Most lakes fill up in a few thousand years, leaving only a small number of fossils. Ziegler is confounding because it trapped so many. What’s more, sitting at nearly 8,400 feet with no tributaries running into it, Ziegler has no obvious source of sediment. Johnson speculates that eons of dust storms, along with earthquakes that freed debris from the walls of the lake, may be the culprits. The amazing preservation of such a variety of plants and animals—of widely varied ages—left even the experts scratching their heads, until they looked at a geological map of the area. It shows that the boundaries of this tiny lake were pushed into place by a moraine—a steamroller of earth and rock propelled by a glacier that carved its way through the landscape and deposited the incongruent remains. This particular steamroller is thought to be 130,000 to 150,000 years old, and the unique conditions mean hundreds of animals could be preserved in the lake.

It’s only a theory, Johnson says, but so far, it’s the prevailing one. As researchers learn more, Johnson expects “a jillion” more hypotheses. None of them will change the most important thing we already know about Ziegler: “Something happened here,” he says. “Whether it’s a crime scene or a cemetery, there are a bunch of cool things going on.”

Scientists will return to Snowmass in May to finish excavating the dam site before the reservoir is filled. Time is on their side because only one of Ziegler’s 11.5 acres will be disturbed to build the dam before filling it in with water. And that, Johnson says, is the best way to preserve whatever else lies beneath. Finding a series of sites at this elevation with such well-preserved remains makes it, Johnson says, the most noteworthy Ice Age find ever in Colorado. It’s potentially akin to the La Brea Tar Pits, whose asphaltlike sediment has entombed millions of Ice Age fossils and attracted about that many visitors, intrigued by the notion of a real-world Land of the Lost nestled in the heart of Los Angeles.

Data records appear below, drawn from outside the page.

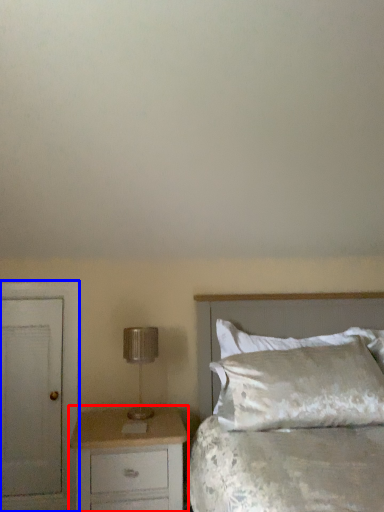
Question: Which object is closer to the camera taking this photo, chest of drawers (highlighted by a red box) or armoire (highlighted by a blue box)?

Choices:
 (A) chest of drawers
 (B) armoire

Answer: (A)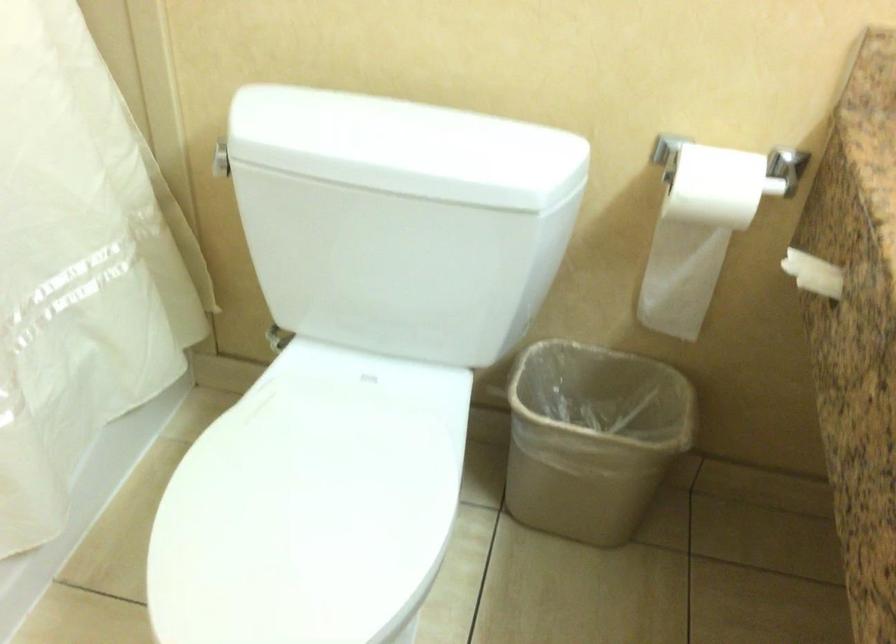
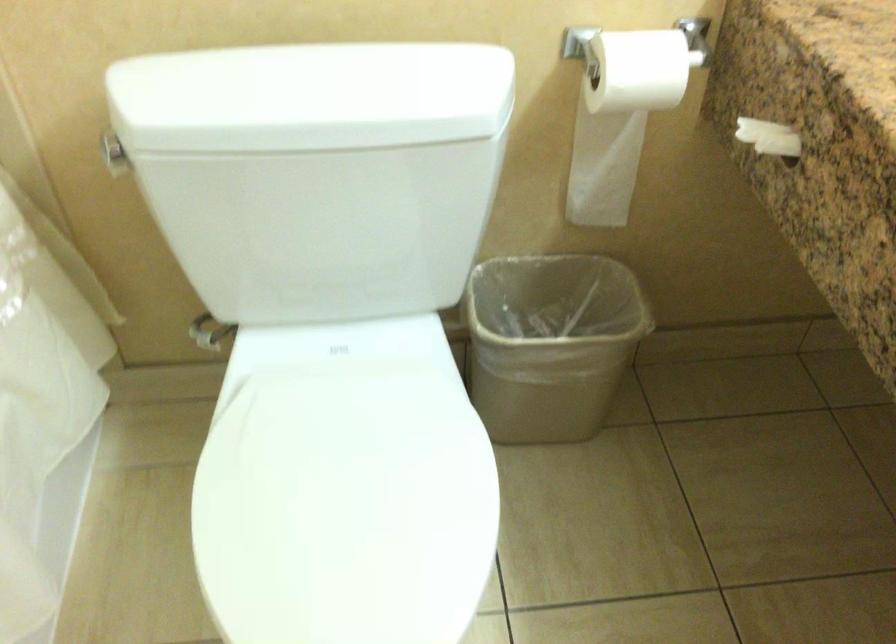
Question: The camera is either moving clockwise (left) or counter-clockwise (right) around the object. The first image is from the beginning of the video and the second image is from the end. Is the camera moving left or right when shooting the video?

Choices:
 (A) Left
 (B) Right

Answer: (A)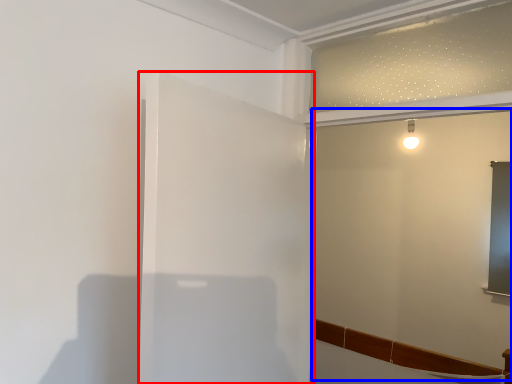
Question: Which object appears farthest to the camera in this image, screen door (highlighted by a red box) or backdrop (highlighted by a blue box)?

Choices:
 (A) screen door
 (B) backdrop

Answer: (B)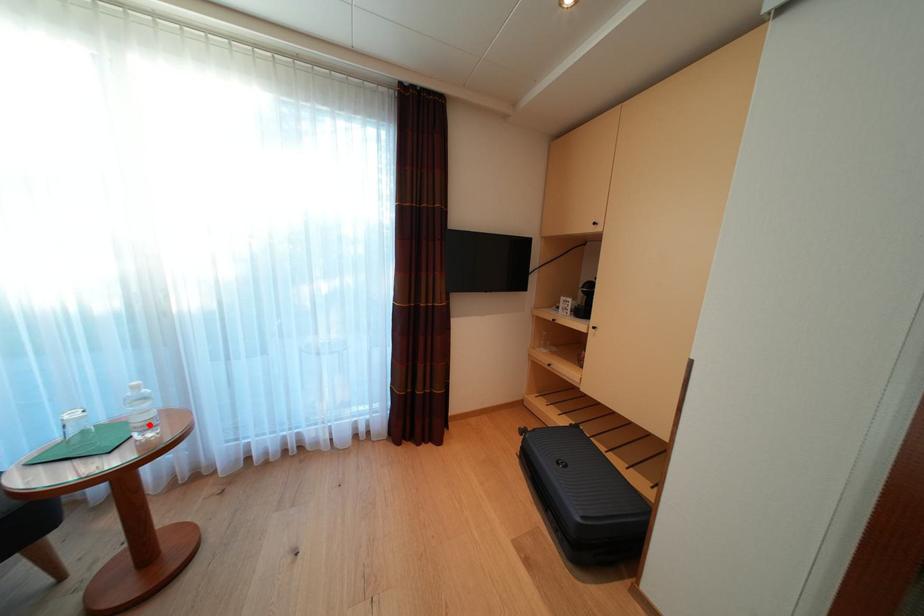
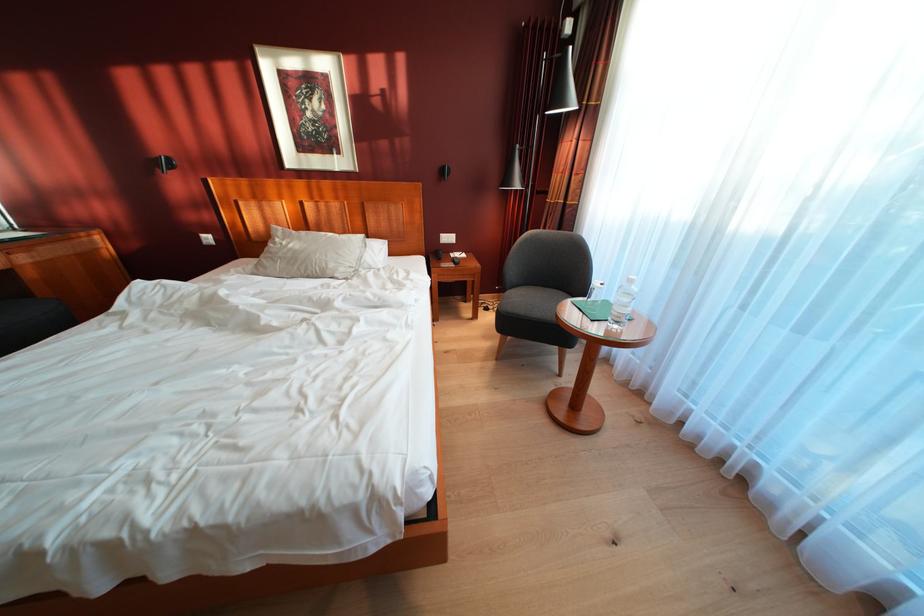
Question: A red point is marked in image1. In image2, is the corresponding 3D point closer to the camera or farther? Reply with the corresponding letter.

Choices:
 (A) The corresponding 3D point is closer.
 (B) The corresponding 3D point is farther.

Answer: (A)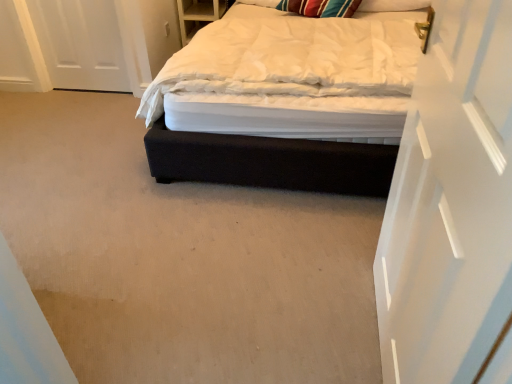
Question: Is striped fabric pillow at upper right not within dark fabric bed at center?

Choices:
 (A) no
 (B) yes

Answer: (A)

Question: Would you say striped fabric pillow at upper right is a long distance from dark fabric bed at center?

Choices:
 (A) yes
 (B) no

Answer: (A)

Question: Is striped fabric pillow at upper right touching dark fabric bed at center?

Choices:
 (A) no
 (B) yes

Answer: (A)

Question: Does striped fabric pillow at upper right have a greater width compared to dark fabric bed at center?

Choices:
 (A) yes
 (B) no

Answer: (B)

Question: Considering the relative positions of striped fabric pillow at upper right and dark fabric bed at center in the image provided, is striped fabric pillow at upper right to the right of dark fabric bed at center from the viewer's perspective?

Choices:
 (A) yes
 (B) no

Answer: (A)

Question: Does striped fabric pillow at upper right appear on the left side of dark fabric bed at center?

Choices:
 (A) no
 (B) yes

Answer: (A)

Question: Is the depth of white glossy door at upper right less than that of striped fabric pillow at upper right?

Choices:
 (A) yes
 (B) no

Answer: (A)

Question: Are white glossy door at upper right and striped fabric pillow at upper right beside each other?

Choices:
 (A) no
 (B) yes

Answer: (A)

Question: Does white glossy door at upper right have a lesser height compared to striped fabric pillow at upper right?

Choices:
 (A) no
 (B) yes

Answer: (A)

Question: Is white glossy door at upper right positioned with its back to striped fabric pillow at upper right?

Choices:
 (A) yes
 (B) no

Answer: (B)

Question: Does white glossy door at upper right appear on the left side of striped fabric pillow at upper right?

Choices:
 (A) yes
 (B) no

Answer: (A)

Question: Considering the relative sizes of white glossy door at upper right and striped fabric pillow at upper right in the image provided, is white glossy door at upper right thinner than striped fabric pillow at upper right?

Choices:
 (A) yes
 (B) no

Answer: (A)

Question: Does dark fabric bed at center come behind striped fabric pillow at upper right?

Choices:
 (A) yes
 (B) no

Answer: (B)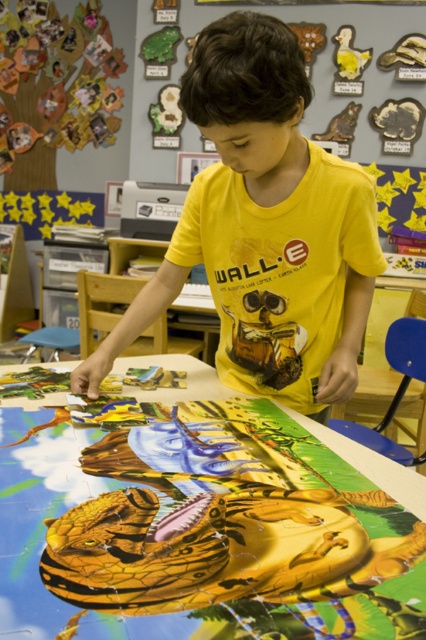
Question: Is wooden puzzle pieces at center to the left of yellow cotton shirt at center from the viewer's perspective?

Choices:
 (A) no
 (B) yes

Answer: (B)

Question: Observing the image, what is the correct spatial positioning of wooden puzzle pieces at center in reference to wooden animal figures at upper center?

Choices:
 (A) left
 (B) right

Answer: (A)

Question: Which of the following is the farthest from the observer?

Choices:
 (A) (373, 13)
 (B) (302, 220)

Answer: (A)

Question: Which object appears farthest from the camera in this image?

Choices:
 (A) yellow cotton shirt at center
 (B) wooden animal figures at upper center

Answer: (B)

Question: Based on their relative distances, which object is farther from the wooden animal figures at upper center?

Choices:
 (A) wooden puzzle pieces at center
 (B) yellow cotton shirt at center

Answer: (A)

Question: Is wooden puzzle pieces at center behind wooden animal figures at upper center?

Choices:
 (A) no
 (B) yes

Answer: (A)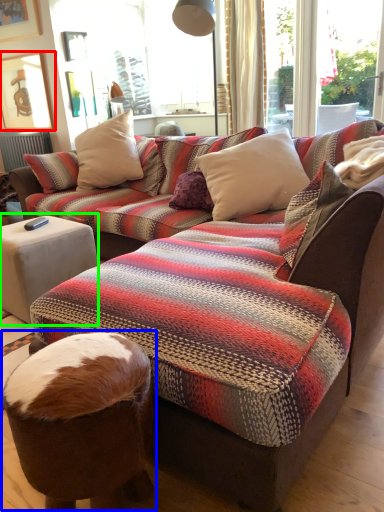
Question: Which object is positioned farthest from picture frame (highlighted by a red box)? Select from bean bag chair (highlighted by a blue box) and side table (highlighted by a green box).

Choices:
 (A) bean bag chair
 (B) side table

Answer: (A)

The Colorado mastodons are already exhibiting similar box-office appeal. The Denver Museum of Nature and Science has dubbed the ongoing excavation “The Snowmastodon Project.” Last year, the fossils attracted 3,000 visitors on the only day they were on display. And in Snowmass Village, the town has established a “Tusk Force” to help plot the future, which might include a museum. The town council has already declared Widespread Panic’s “Big Wooly Mammoth” the official town song. Locals have nicknamed the mastodon “Snowy,” and she’s become the unofficial mascot for Snowmass Village, the ski-town-cum-Ice-Age wonder that now sports banners bearing her likeness under the slogan, “I dig Snowmass.” And it’s all thanks to a bulldozer driver who had a keen eye and a keener sense of history. “We’ve really seen it resonate more than we ever expected,” Johnson says. “And what’s so amazing is it wouldn’t have happened if Jesse Steele hadn’t looked over the blade.”